Metin Alıntısı =>
SERRA TAYLAN
Kahramanmaraş merkezli 6 Şubat depremlerinin ardından evleri ağır hasar alan ve Elazığ'da Kırklar Mahallesi'ndeki konteyner kentte kalan vatandaşlar yaşam koşullarına tepki gösterdi. Depremzede bir vatandaş, "Ben neredeyse bir yıldır buradayım. Geldiğimizden beri hemen girişin altı su içinde. Hep su akıyor. Çocuklar ayakkabılarını çıkardığı an su içindeler. 15 santimetre su var. Biz yönetime söylüyoruz. Hep yapacaklarını söylüyorlar hala hiçbir şey yapılmadı" dedi. Başka bir depremzede ise, "Ben iş istiyorum. Bir tenekede 4 yıl kim yaşamak ister. Açık cezaevi gibi. İş sözü verdiler ama kimse ilgilenmedi. Ben dilencilik yapmıyorum. Yardım da istemiyorum. Sadece iş verin. Kiramı ödeyeyim ya. Ben oturayım evimde" diye konuştu.
Zafer Partisi Elazığ İl Başkanı Onur Omrak, Elazığ Kırklar Mahallesi'ndeki konteyner kentlerde kalan depremzede vatandaşları ziyaret etti. Omrak'a konteyner kentteki sağlıksız yaşam koşullarından dolayı yaşadıkları sıkıntıları anlatan depremzedeler sorunlarına çözüm bulunması için yardım istedi.
"YÖNETİME BİR ŞEY DEDİĞİMİZDE KÖPEK GİBİ AZARLAYIP ATIYORLAR"

İstenen İşlem A => Konteyner kent haberinde "Zafer Partisi Elazığ" ifadesi ile "için yardım istedi." ifadesi arasındaki bölümü, her iki ifade de dahil olmak üzere yeniden yazınız. Bu sırada "sağlıksız" sözcüğünü "olumsuz" ile değiştiriniz.
İstenen İşlem B =>
Konteyner kent haberine göre aşağıdaki soruları yanıtlayınız.
(i) Depremzedelerden birine göre girişin altında kaç santimetre su bulunmaktadır?
(ii) İş isteyen depremzede, yaşadığı yeri neye benzetmektedir?
(iii) Kırklar Mahallesi'ndeki konteyner kentlerde depremzedeleri ziyaret eden kişi kimdir?
İstenen İşlem C => Konteyner kent haberini kaldığı yerden devam ettiriniz.
Satırların kullanılması gerekmemektedir.

Gösterilen Malzeme =>
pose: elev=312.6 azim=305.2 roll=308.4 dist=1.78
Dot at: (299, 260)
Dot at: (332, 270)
* * *
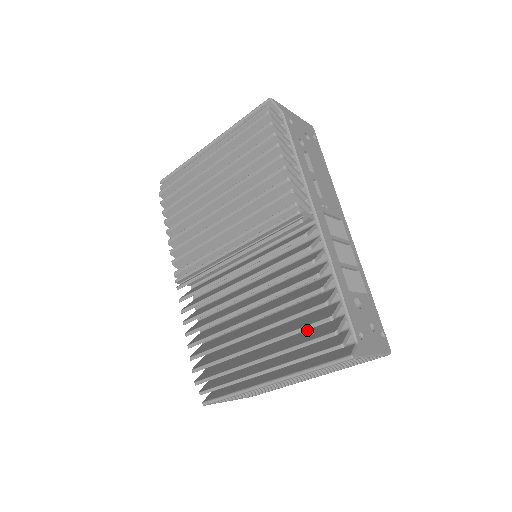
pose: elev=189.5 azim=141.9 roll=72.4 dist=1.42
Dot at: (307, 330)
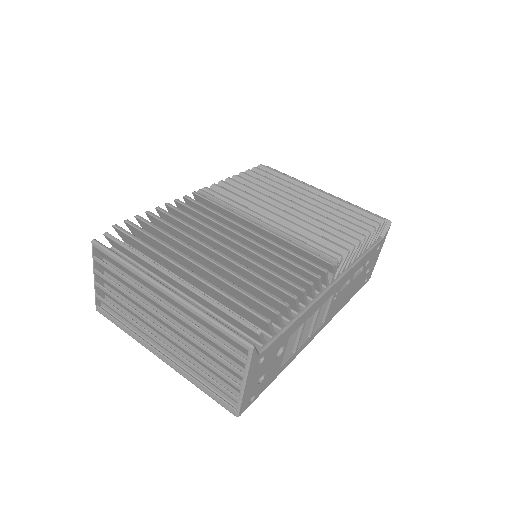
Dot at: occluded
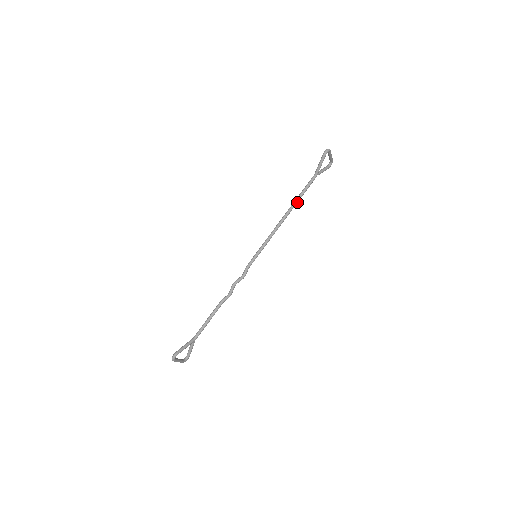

Sonuç A =>
Zafer Partisi Elazığ İl Başkanı Onur Omrak, Elazığ Kırklar Mahallesi'ndeki konteyner kentlerde kalan depremzede vatandaşları ziyaret etti. Omrak'a konteyner kentteki olumsuz yaşam koşullarından dolayı yaşadıkları sıkıntıları anlatan depremzedeler sorunlarına çözüm bulunması için yardım istedi.

Sonuç B =>
(i) 15 santimetre.
(ii) Açık cezaevine.
(iii) Zafer Partisi Elazığ İl Başkanı Onur Omrak.

Sonuç C =>
Depremde evleri ağır hasar alan 3 çocuk annesi vatandaş şunları söyledi:
"Bizi depremzede saymıyorlar. Sayılmamız için herhalde bir can kaybı vermemiz gerekiyordu ki 2 tane de can kaybımız var. Ona rağmen bizi depremzede saymıyorlar. Buraya geldik geleli neredeyse senesine gireceğiz. Yapılan tek şey 4 tane yardım kolisi onun dışında da bir kart dağıttılar. Onu da herkese vermediler. Haklı, haksız usulsüzce dağıttılar. İhtiyacı olan kişilere verilmedi, ihtiyacı olmayanlara da verildi. Ben aldım ama sadece kendi adıma konuşmuyorum. Burada hepimiz birlikte yaşıyoruz. Bu zor süreci hepimiz atlatmaya çalışıyoruz. En önemlisi de yönetim yönetim değil. Yönetime biz bir şey için gittiğimizde bize köpek gibi azarlayıp dışarı atıyorlar.
"DEPREMDE ÖLMEDİK AMA BU DEMEK DEĞİL Kİ BURADAKİ İNSANLAR MAĞDUR DEĞİL"
Konteynerim çürük. Bende videosu var. Kışın ortasında ben suyun içinde konteynerde yaşadım. Gelen yardımlar geri çevriliyormuş. Bunu ben yaşamadım duydum. 'Buradakilerin ihtiyacı yok, alın götürün başka yere verin' deniliyormuş kapıdaki görevliler tarafından. Benim ricam, burada bir Hatay gibi, Maraş gibi ölüm kaybımız yok ama bu demek değil ki buradaki insanlar mağdur değil. Burada da son derece mağdur insanlarımız var. Biri de benim. Hatay'da Maraş'ta nasıl ilgileniliyorsa, burayı da bir deprem bölgesi sayıp ilgilenilmesini istiyoruz. Yönetimin ayrım yapmadan ilgilenmesini istiyoruz. İnanılmaz torpil dönüyor. Herkes kendi adamını seçiyor. Ona göre yardımlar dağıtılıyor. Bunu tespit ettiğimizde valinin üzerine atıyorlar. Herkes birbirinin üzerine atıyor.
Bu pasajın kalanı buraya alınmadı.